WHAT THE EXERCISE ASKS: Print the whole listing below exactly as given, pictures excluded.

RAW DATA:
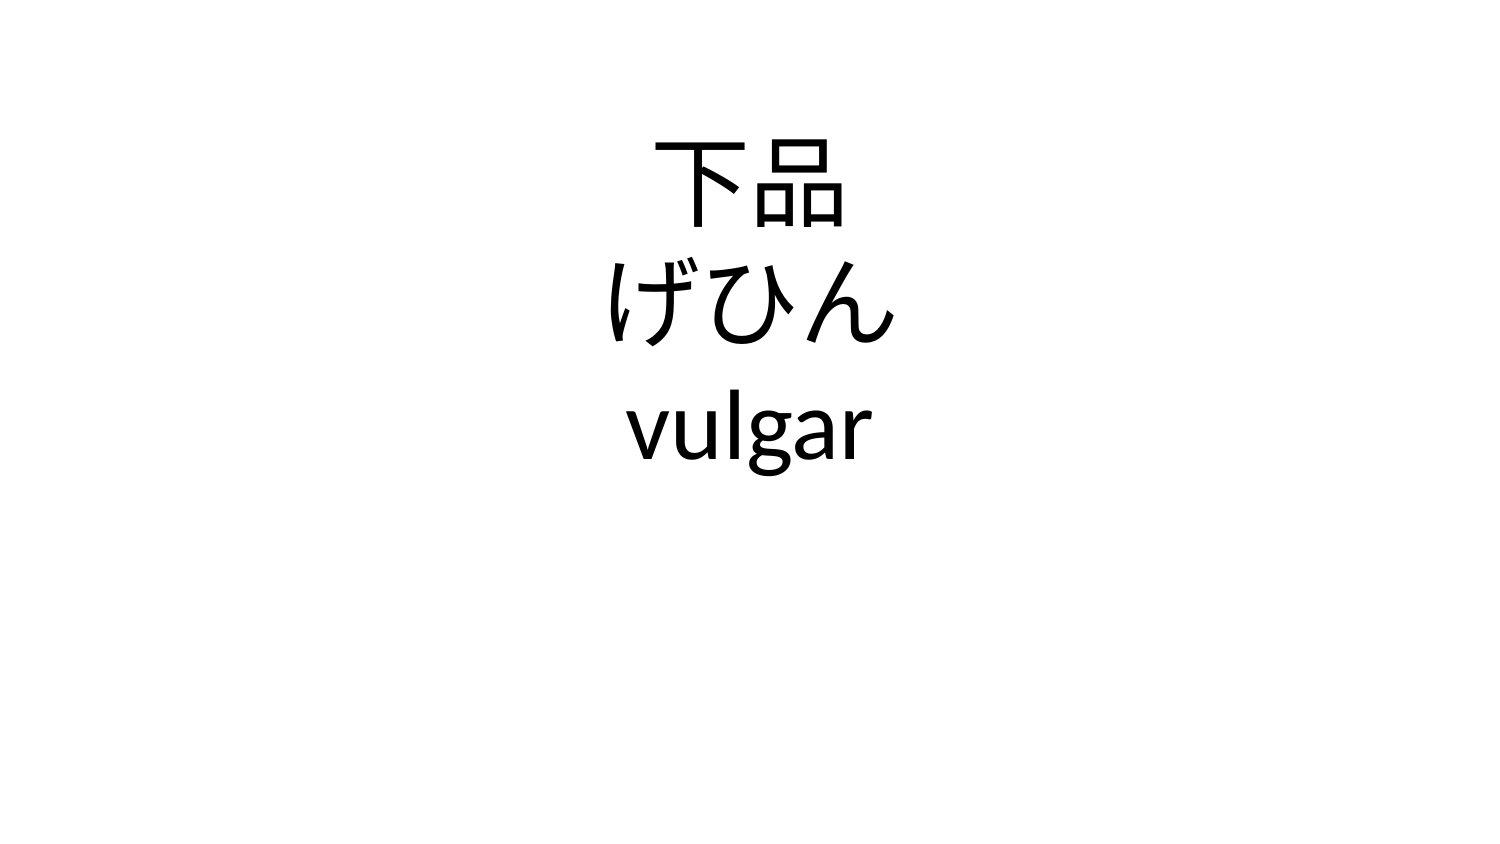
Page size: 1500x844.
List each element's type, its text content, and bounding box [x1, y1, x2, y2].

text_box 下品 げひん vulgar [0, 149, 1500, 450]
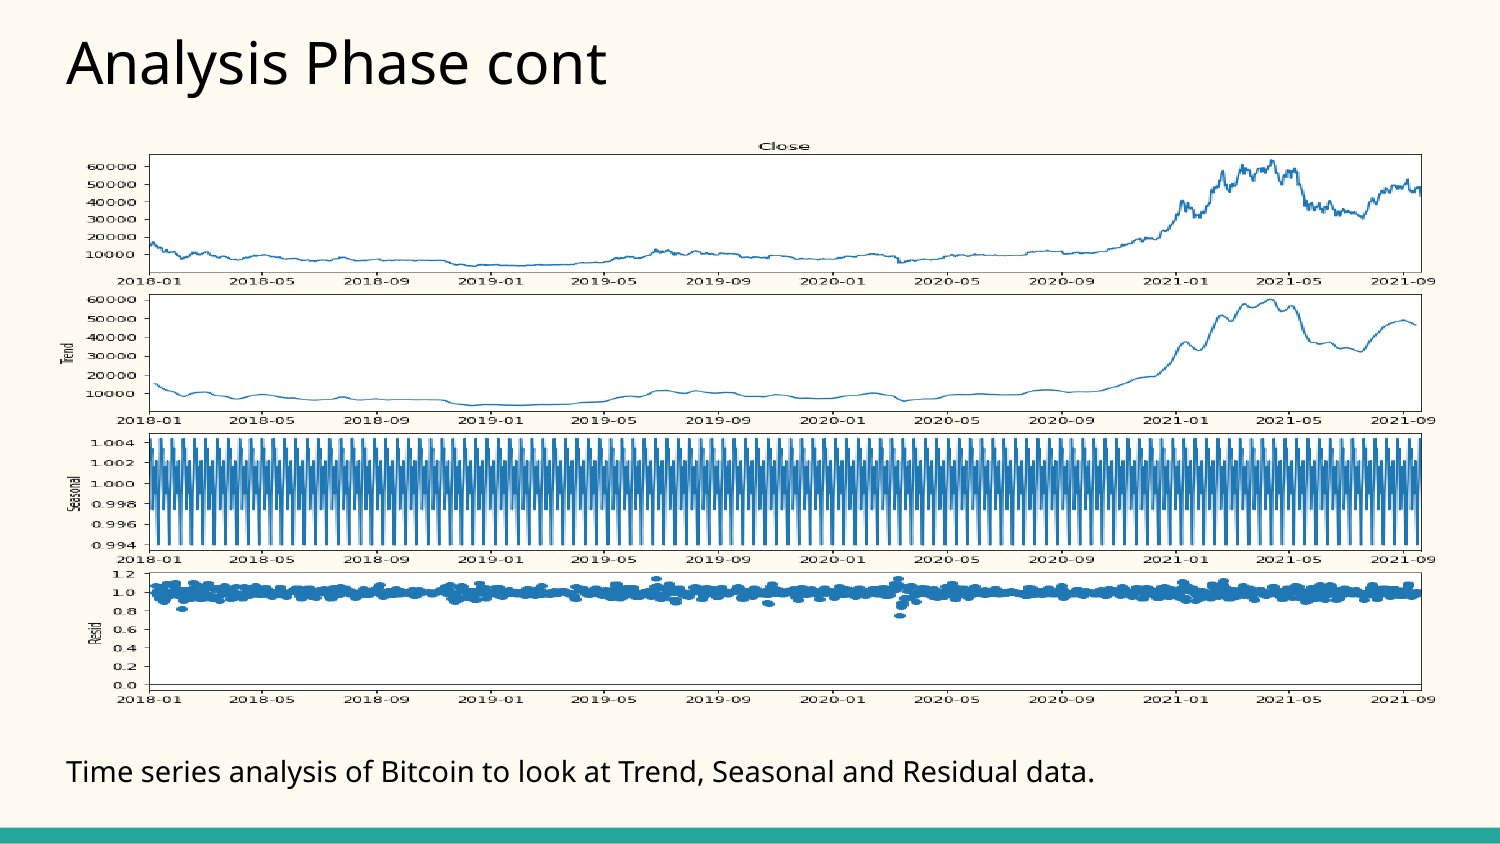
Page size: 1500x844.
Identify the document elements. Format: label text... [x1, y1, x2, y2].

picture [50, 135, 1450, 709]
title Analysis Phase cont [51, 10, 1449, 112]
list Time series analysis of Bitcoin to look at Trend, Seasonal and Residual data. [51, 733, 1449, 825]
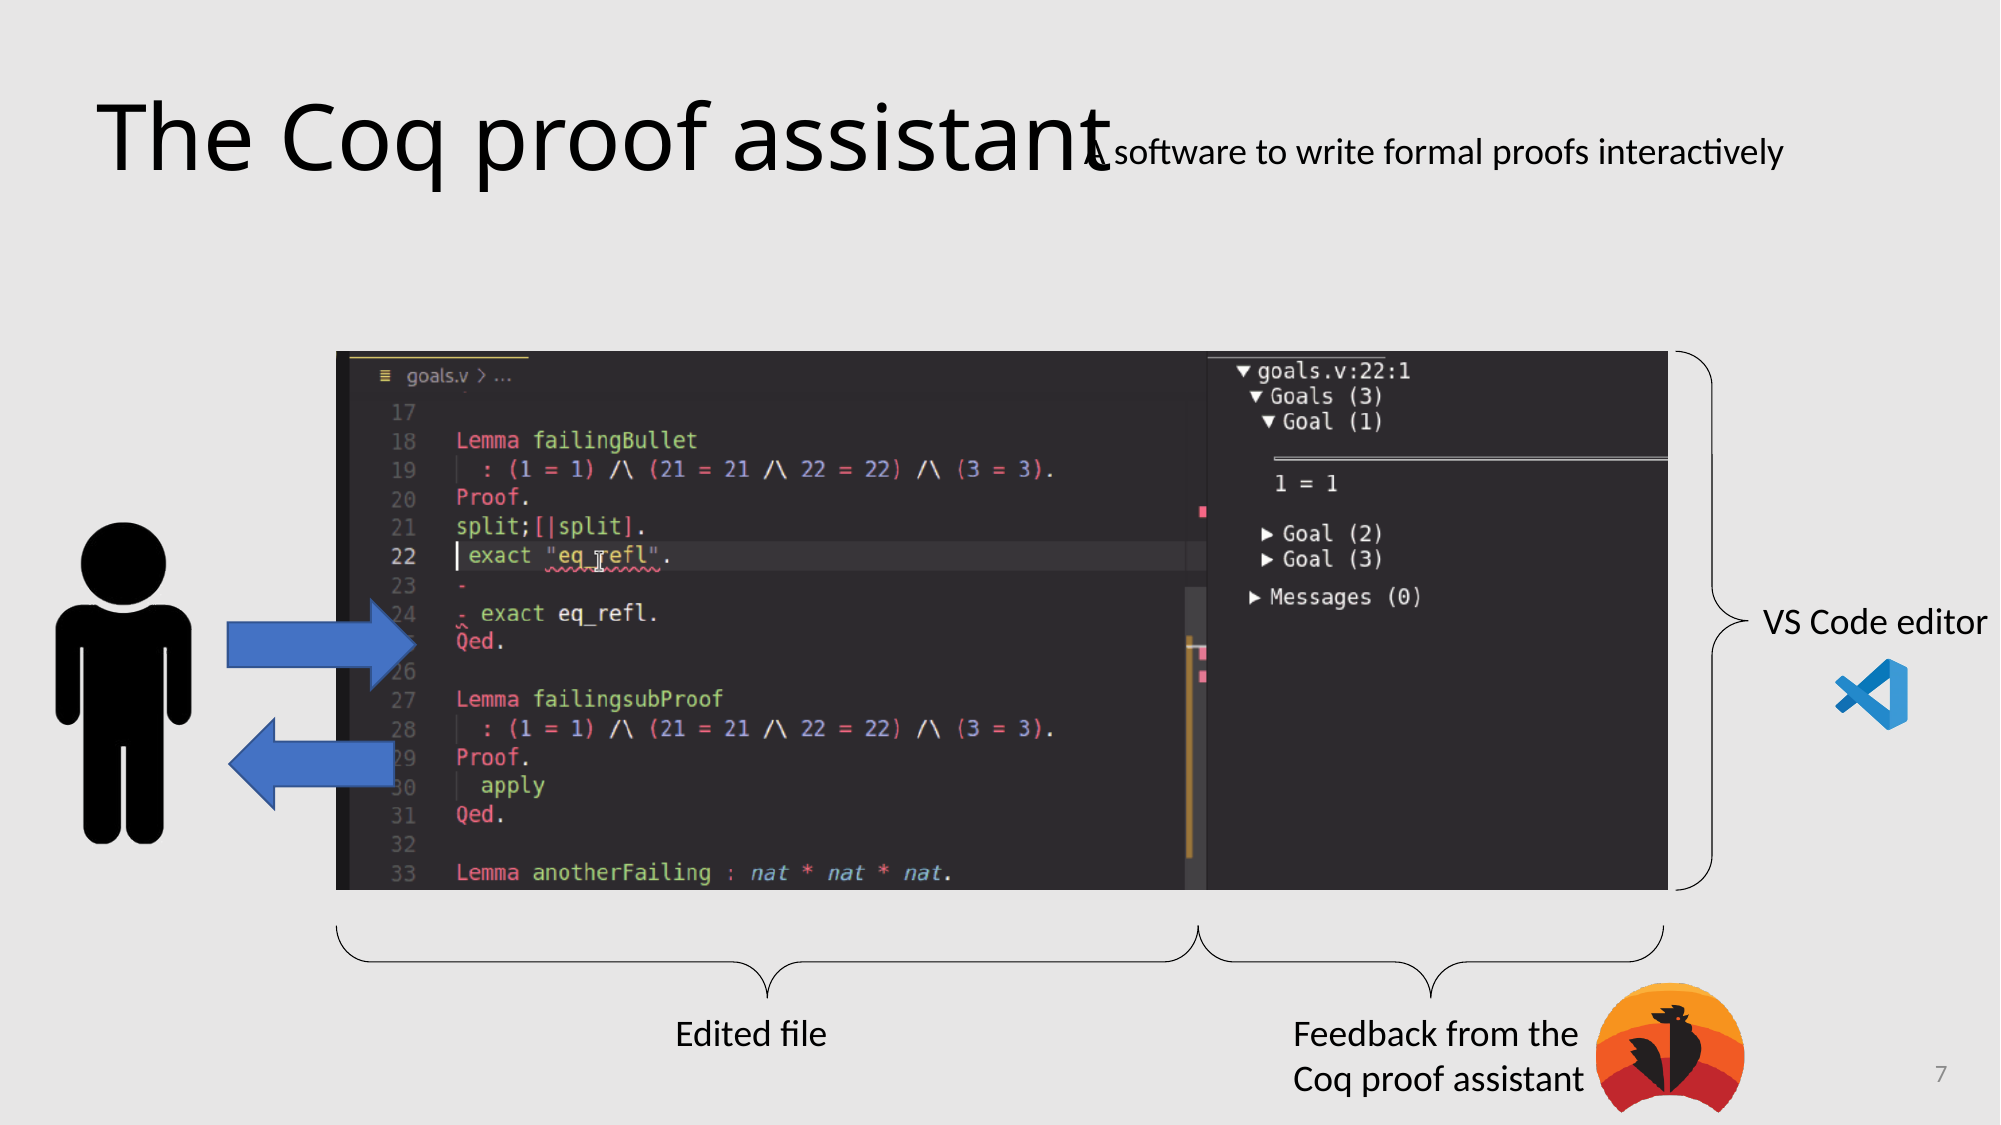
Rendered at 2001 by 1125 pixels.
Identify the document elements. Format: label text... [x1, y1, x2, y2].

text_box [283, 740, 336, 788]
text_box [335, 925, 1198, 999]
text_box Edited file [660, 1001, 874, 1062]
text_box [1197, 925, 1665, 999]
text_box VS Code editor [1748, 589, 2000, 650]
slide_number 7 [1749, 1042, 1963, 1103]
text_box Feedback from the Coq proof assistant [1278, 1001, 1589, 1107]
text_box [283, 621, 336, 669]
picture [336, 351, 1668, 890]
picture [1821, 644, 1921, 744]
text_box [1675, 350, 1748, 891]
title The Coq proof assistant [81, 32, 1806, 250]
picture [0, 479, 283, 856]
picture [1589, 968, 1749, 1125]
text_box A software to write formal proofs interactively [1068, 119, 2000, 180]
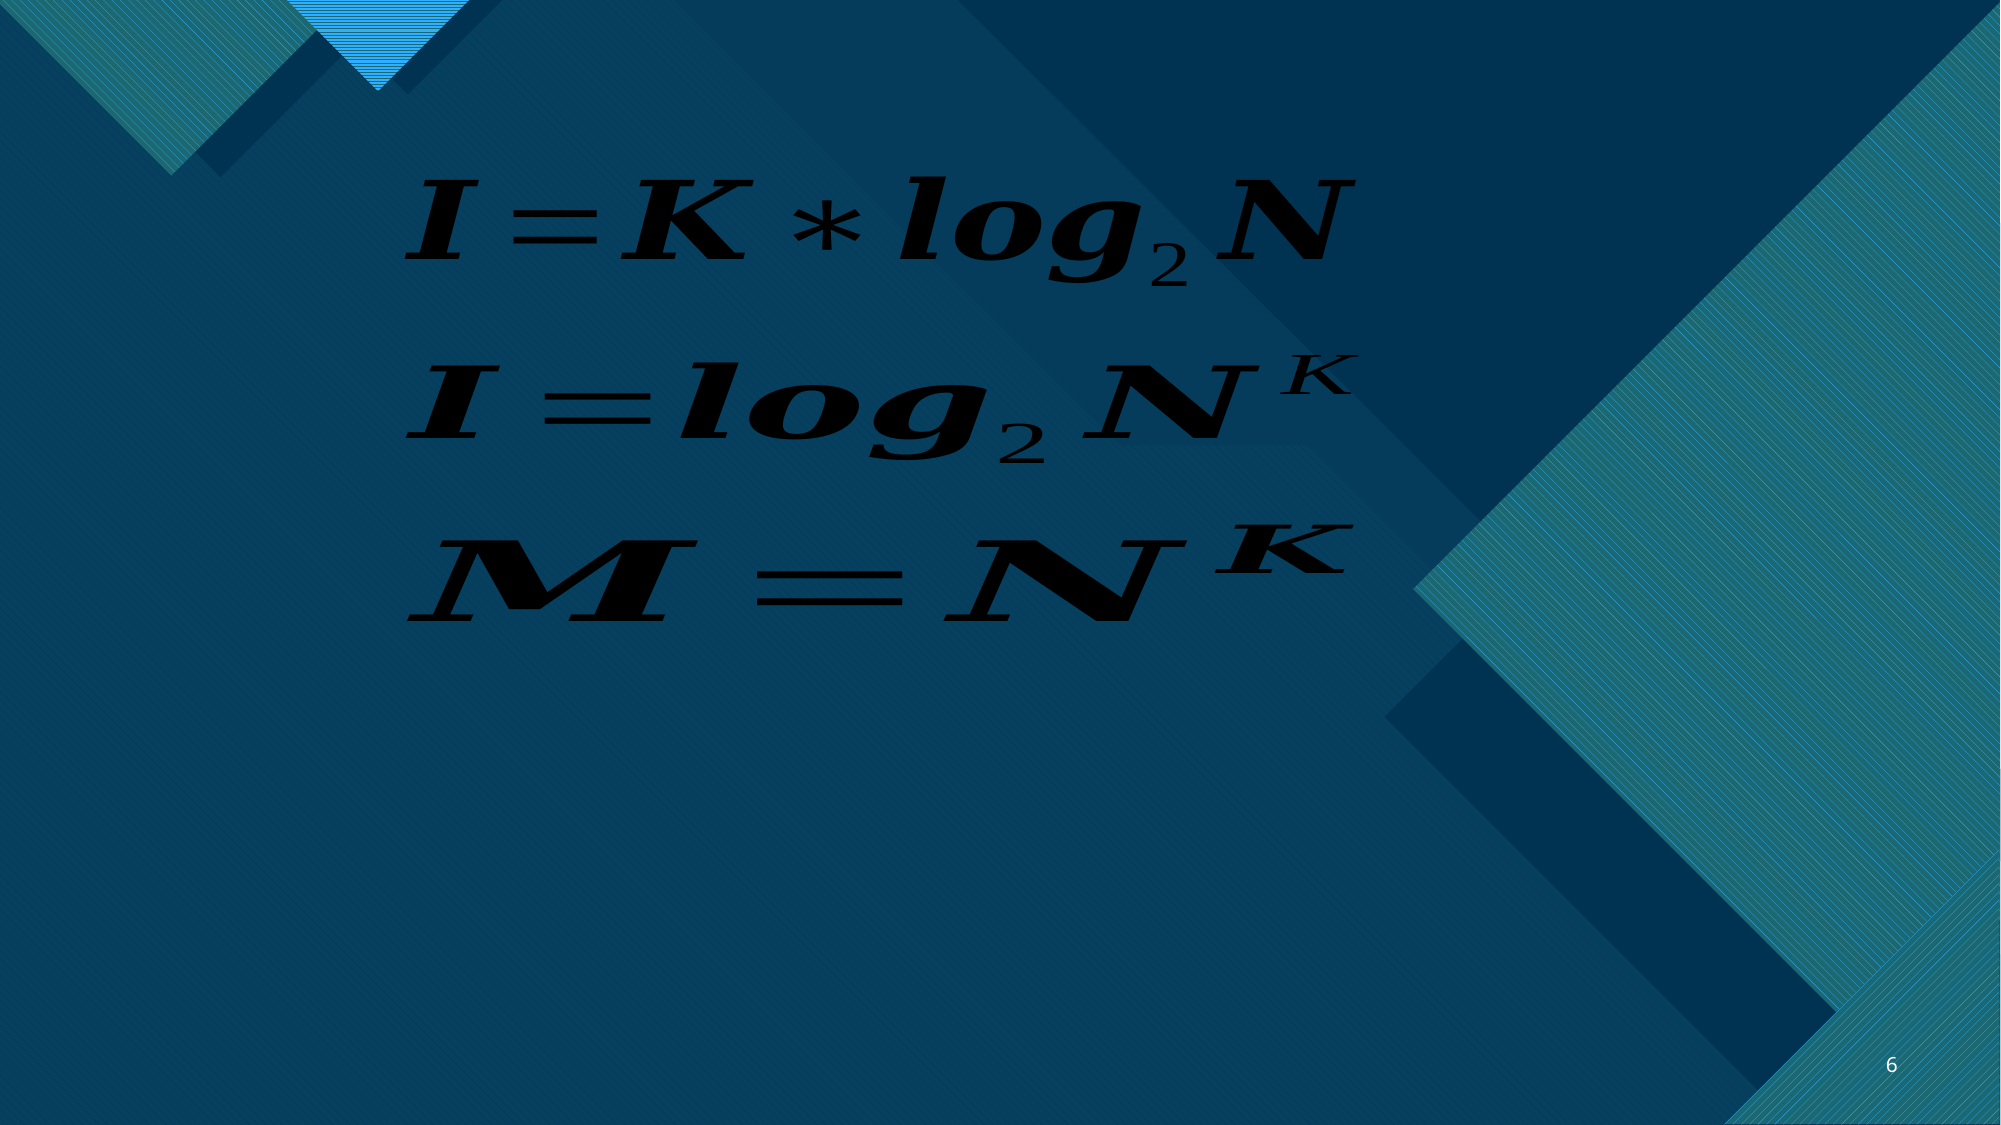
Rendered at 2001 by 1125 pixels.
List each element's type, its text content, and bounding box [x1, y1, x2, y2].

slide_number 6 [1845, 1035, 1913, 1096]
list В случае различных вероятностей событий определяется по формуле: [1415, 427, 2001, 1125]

ANSWER SECTION:
Page size: 1500x844.
List each element's type, its text content, and bounding box [x1, y1, x2, y2].

text_box 下品 げひん vulgar [0, 149, 1500, 450]
Page size: 1500x844.
Identify the document elements. Format: label text... [x1, y1, x2, y2].

picture [50, 135, 1450, 709]
title Analysis Phase cont [51, 10, 1449, 112]
list Time series analysis of Bitcoin to look at Trend, Seasonal and Residual data. [51, 733, 1449, 825]
Rendered at 2001 by 1125 pixels.
Identify the document elements. Format: label text... [x1, y1, x2, y2].

text_box [283, 740, 336, 788]
text_box [335, 925, 1198, 999]
text_box Edited file [660, 1001, 874, 1062]
text_box [1197, 925, 1665, 999]
text_box VS Code editor [1748, 589, 2000, 650]
slide_number 7 [1749, 1042, 1963, 1103]
text_box Feedback from the Coq proof assistant [1278, 1001, 1589, 1107]
text_box [283, 621, 336, 669]
picture [336, 351, 1668, 890]
picture [1821, 644, 1921, 744]
text_box [1675, 350, 1748, 891]
title The Coq proof assistant [81, 32, 1806, 250]
picture [0, 479, 283, 856]
picture [1589, 968, 1749, 1125]
text_box A software to write formal proofs interactively [1068, 119, 2000, 180]
Rendered at 2001 by 1125 pixels.
List each element's type, its text content, and bounding box [x1, y1, x2, y2].

slide_number 6 [1845, 1035, 1913, 1096]
list В случае различных вероятностей событий определяется по формуле: [1415, 427, 2001, 1125]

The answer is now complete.